Hi.
I am using a rule to add custom claims to tokens obtained using the resource owner password flow.
On two tenants, with identical app configurations, API configurations, rules and connections, one app obtains all custom claims, properly namespaced, and the other doesn’t.
I can’t seem to understand why this is happening. Is there a hidden grant I need to set?

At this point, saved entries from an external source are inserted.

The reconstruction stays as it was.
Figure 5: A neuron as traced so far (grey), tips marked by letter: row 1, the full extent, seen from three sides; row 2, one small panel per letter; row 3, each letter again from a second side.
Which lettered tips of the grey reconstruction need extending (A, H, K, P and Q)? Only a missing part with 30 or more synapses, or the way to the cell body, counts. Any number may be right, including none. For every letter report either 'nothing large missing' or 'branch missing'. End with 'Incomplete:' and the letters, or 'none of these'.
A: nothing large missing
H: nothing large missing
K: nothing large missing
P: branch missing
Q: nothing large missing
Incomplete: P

Sample “stunted” jwt payload:
{
"iss": "https://<xxx>.auth0.com/",
"sub": "auth0|<xxx>",
"aud": [
"https://<xxx>.appspot.com/graphql",
"https://<xxx>.auth0.com/userinfo"
],
"iat": 1649396829,
"exp": 1649483229,
"azp": "<xxx>",
"scope": "openid profile email offline_access",
"gty": "password"
}
Sample valid token from the other tenant:
{
"https://<namespace>/access": "ADMIN",
"https://<namespace>/id": {},
"https://<namespace>/memberNumber": {},
"iss": "https://<xxx>.auth0.com/",
"sub": "auth0|<xxx>",
"aud": [
"https://<xxx>.appspot.com/graphql",
"https://<xxx>.auth0.com/userinfo"
],
"iat": 1649397775,
"exp": 1649484175,
"azp": "<xxx>",
"scope": "openid profile email offline_access",
"gty": "password"
}
The rule is (abriged):
function (user, context, callback) {
const namespaces = ['https://<xxx>'];
namespaces.forEach(namespace => {
user.app_metadata = user.app_metadata || {};
context.idToken[namespace + '/access'] = user.app_metadata.access;
context.accessToken[namespace + '/access'] = user.app_metadata.access;
user.app_metadata.id = user.app_metadata.id || {};
context.idToken[namespace + '/id'] = user.app_metadata.id;
context.accessToken[namespace + '/id'] = user.app_metadata.id;
// ...
});
callback(null, user, context);
}
Thank you in advance for guidelines and help.